Last December I was lucky enough to have the opportunity of having lunch with Professor Jeffrey Sachs. After ensuring him that he would not have to pay a cent, I persuaded him that he was in fact able to have a free lunch (economics joke). It was certainly insightful although we did not always agree on everything.
Professor Sachs has had a remarkable career with many endeavors, some more successful than others. His critics will let you know how miserably his Millennium Villages Project failed but his supporters will quickly outline how transitioned the Polish economy at the end of the Cold War. In my mind, Sachs is probably the greatest economist of his time. So to have lunch and probe at him with questions I had been pondering on for some time, was enriching to say the least.
Is Capitalism failing us?
Many economists, including myself, would be quick to acknowledge capitalism has its flaws but it remains the best model available to us today. Sachs on the other hand is a huge supporter of the social democracy. Every year Sachs puts together the global happiness report and he loves to ramble on about how happy the Scandinavian social democracies are. I too would love to live in a social democracy but where myself and Sachs differed was that he believes that the social democracy model can in the future be implemented across the globe. I do not think it is a global model and I am not the only to stand firmly against Sachs’ view. Daron Acemoglu, of MIT, also believes that the social democracy is not as scalable as we wish it to be. It is very tempting to take a model that has had success in some parts and try apply it to the whole, but I don’t think we will see the desired outcomes.
What is the defining issue of our time?
My main fields of interest are development and environmental economics and these are Sachs areas of specialization too. I thought it would be simple then to start discussing these fields with Sachs by asking him what is the defining issue of our time. I expected Sachs to say climate change or solving poverty but instead he threw a curveball. ‘Staying Peaceful’ he said. Without peace no progress on any other matters are possible. When a nation is facing civil war, attending conferences to work on climate agreements would be the last on the agenda.
The evidence supports this. If we look at the few nations that sit with United States outside of COP 21 (Paris Agreement), we will find Syria, a country that has been torn apart by civil war. Understandably they have no interest in solving problems of the distant future when they are uncertain what tomorrow will hold. Not only do wars hinder progress but they are able to undo generations of progress by destroying infrastructure, undermining political systems and creating lingering societal and ethnic tensions.

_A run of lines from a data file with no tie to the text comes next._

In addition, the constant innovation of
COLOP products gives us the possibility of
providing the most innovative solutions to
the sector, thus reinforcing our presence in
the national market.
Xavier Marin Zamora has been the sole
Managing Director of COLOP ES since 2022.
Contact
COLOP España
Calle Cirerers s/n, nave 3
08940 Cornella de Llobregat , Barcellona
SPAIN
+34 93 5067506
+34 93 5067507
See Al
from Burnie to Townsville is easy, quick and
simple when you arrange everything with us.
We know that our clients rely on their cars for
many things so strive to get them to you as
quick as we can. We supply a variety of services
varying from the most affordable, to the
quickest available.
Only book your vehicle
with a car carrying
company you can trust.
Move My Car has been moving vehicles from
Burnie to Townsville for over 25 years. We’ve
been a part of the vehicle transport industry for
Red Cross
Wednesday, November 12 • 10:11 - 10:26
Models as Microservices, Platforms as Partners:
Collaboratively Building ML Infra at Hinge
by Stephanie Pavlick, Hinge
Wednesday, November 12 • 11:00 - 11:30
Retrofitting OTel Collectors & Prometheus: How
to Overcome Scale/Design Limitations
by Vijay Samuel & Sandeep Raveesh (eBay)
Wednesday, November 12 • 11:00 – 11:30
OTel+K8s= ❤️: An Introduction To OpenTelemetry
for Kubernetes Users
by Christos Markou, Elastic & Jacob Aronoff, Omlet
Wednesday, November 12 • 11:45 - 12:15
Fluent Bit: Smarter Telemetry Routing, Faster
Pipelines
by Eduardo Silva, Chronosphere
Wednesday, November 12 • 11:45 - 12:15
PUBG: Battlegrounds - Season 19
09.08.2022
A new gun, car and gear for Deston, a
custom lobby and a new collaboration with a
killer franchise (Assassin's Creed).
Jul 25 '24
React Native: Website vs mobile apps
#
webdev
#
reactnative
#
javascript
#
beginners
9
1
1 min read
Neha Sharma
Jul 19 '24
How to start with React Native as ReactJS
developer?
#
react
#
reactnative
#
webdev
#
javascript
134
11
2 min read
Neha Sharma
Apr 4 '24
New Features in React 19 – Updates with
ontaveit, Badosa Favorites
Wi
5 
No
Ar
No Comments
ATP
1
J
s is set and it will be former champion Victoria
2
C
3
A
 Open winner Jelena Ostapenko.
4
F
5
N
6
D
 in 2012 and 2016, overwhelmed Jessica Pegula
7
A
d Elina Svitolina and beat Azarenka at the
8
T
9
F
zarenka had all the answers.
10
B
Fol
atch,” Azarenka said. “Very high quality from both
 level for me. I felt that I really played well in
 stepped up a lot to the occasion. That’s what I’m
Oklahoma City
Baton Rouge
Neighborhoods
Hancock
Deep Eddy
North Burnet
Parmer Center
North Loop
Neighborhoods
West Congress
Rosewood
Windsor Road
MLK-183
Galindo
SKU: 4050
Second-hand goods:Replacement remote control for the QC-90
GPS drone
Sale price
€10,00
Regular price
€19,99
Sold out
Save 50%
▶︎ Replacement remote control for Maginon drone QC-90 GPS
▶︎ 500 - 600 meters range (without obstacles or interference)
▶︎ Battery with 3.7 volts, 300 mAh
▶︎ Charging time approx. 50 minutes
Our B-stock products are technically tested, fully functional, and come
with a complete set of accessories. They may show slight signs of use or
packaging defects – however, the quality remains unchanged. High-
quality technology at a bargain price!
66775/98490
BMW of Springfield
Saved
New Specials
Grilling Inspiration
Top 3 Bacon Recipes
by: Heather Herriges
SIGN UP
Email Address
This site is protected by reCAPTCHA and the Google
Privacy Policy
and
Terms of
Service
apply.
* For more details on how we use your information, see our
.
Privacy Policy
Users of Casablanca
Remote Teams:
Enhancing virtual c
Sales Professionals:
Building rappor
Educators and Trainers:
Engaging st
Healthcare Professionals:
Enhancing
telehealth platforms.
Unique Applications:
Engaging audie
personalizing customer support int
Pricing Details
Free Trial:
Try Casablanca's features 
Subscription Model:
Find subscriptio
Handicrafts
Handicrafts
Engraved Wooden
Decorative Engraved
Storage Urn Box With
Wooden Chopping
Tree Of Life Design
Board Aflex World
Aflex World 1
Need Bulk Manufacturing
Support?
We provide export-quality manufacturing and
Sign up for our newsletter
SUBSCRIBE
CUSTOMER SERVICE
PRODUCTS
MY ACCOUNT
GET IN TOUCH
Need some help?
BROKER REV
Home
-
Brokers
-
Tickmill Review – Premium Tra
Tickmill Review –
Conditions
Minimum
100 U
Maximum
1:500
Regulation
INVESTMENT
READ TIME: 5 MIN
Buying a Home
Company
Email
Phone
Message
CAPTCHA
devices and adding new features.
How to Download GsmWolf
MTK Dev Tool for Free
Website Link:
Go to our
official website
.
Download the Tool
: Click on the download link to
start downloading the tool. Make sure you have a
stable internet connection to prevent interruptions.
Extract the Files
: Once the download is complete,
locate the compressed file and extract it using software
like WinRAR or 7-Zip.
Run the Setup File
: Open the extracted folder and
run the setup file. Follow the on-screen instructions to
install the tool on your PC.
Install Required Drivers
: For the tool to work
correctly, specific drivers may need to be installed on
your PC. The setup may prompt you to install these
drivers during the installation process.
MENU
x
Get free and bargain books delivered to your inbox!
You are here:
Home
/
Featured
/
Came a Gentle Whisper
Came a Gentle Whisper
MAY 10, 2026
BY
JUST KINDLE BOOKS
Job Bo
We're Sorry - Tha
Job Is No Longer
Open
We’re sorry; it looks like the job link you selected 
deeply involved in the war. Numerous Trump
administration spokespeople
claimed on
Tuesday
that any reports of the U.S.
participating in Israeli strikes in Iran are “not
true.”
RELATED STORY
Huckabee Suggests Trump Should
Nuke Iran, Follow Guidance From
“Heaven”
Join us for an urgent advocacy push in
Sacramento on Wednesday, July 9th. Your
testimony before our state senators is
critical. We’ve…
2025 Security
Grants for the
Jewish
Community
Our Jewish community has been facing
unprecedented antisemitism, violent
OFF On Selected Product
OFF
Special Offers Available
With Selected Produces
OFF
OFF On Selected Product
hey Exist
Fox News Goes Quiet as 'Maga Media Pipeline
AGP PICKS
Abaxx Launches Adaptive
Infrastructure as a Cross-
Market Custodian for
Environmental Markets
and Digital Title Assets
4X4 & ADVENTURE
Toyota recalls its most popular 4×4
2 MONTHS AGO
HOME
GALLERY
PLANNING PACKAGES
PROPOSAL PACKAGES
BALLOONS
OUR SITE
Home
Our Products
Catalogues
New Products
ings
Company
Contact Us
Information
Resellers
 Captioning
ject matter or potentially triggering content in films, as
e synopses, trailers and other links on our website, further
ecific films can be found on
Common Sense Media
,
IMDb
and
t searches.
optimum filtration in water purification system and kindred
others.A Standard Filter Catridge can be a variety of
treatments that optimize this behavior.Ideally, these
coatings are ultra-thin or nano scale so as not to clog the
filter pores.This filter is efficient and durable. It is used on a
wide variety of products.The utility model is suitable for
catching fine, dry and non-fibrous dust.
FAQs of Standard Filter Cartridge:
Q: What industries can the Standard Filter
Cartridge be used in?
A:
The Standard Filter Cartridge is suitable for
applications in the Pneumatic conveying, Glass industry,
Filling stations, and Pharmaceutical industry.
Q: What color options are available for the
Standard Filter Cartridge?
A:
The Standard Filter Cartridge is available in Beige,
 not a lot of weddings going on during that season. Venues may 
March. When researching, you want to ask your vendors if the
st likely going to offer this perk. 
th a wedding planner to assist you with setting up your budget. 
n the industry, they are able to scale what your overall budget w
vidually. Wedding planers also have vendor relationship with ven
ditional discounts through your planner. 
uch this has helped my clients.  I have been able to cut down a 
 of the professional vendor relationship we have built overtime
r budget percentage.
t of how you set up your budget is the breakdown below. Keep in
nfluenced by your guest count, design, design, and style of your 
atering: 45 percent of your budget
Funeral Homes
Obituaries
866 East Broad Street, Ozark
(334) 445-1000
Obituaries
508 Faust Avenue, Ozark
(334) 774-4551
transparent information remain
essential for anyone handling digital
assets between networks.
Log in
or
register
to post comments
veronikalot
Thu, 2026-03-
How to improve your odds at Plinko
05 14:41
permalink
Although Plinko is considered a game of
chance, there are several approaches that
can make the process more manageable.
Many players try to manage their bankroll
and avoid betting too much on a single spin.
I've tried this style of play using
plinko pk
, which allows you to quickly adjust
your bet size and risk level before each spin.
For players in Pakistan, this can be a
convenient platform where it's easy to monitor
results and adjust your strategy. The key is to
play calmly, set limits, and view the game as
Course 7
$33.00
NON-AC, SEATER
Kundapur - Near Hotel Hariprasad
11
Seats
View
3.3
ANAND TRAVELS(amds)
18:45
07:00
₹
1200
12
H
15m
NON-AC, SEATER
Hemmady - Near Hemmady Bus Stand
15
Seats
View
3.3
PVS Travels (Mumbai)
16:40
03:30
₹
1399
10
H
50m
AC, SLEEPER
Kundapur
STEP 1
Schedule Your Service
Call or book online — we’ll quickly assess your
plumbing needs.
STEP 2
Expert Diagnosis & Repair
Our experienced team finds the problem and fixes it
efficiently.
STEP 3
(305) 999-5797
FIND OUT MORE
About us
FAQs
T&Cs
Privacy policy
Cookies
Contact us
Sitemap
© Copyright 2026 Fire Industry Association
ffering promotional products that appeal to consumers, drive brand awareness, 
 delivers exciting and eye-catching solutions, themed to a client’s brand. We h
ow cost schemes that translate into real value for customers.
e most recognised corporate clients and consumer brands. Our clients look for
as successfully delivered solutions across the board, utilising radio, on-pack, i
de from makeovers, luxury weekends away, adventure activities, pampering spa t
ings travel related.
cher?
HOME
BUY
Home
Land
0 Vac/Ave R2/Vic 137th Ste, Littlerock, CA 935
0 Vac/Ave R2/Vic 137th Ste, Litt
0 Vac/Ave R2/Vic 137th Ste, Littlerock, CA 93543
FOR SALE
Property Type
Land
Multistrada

What should then be concerning to the west, and the entire world for that matter, is that violent islamists are taking hold in many African nations while others are going forth with explosive growth. Libya, Niger, north east Nigeria, Central African Republic and Somalia in particular are highly threatened. Governments in these countries are struggling to contain the threats that radical Islamists pose to their populations.
With Africa having the fastest growing population in the world, it is certainly in the interest of the West to assist these governments in curbing the growth of these violent groups. If not assisted, we may see unprecedented waves of refugees headed to Europe in particular over the coming decade.
At the moment these governments are struggling to achieve prosperity for their people or keep them safe, let alone both. Their failure on the former, to a large extent creates the environment for the latter. Now, if forces from the West could only temporarily assist in creating the environment from which the governments are able to restore stability it could be a win-win for all. The key, however, would be for these previously unaccomplished rulers to do their part in achieving prosperity for their people.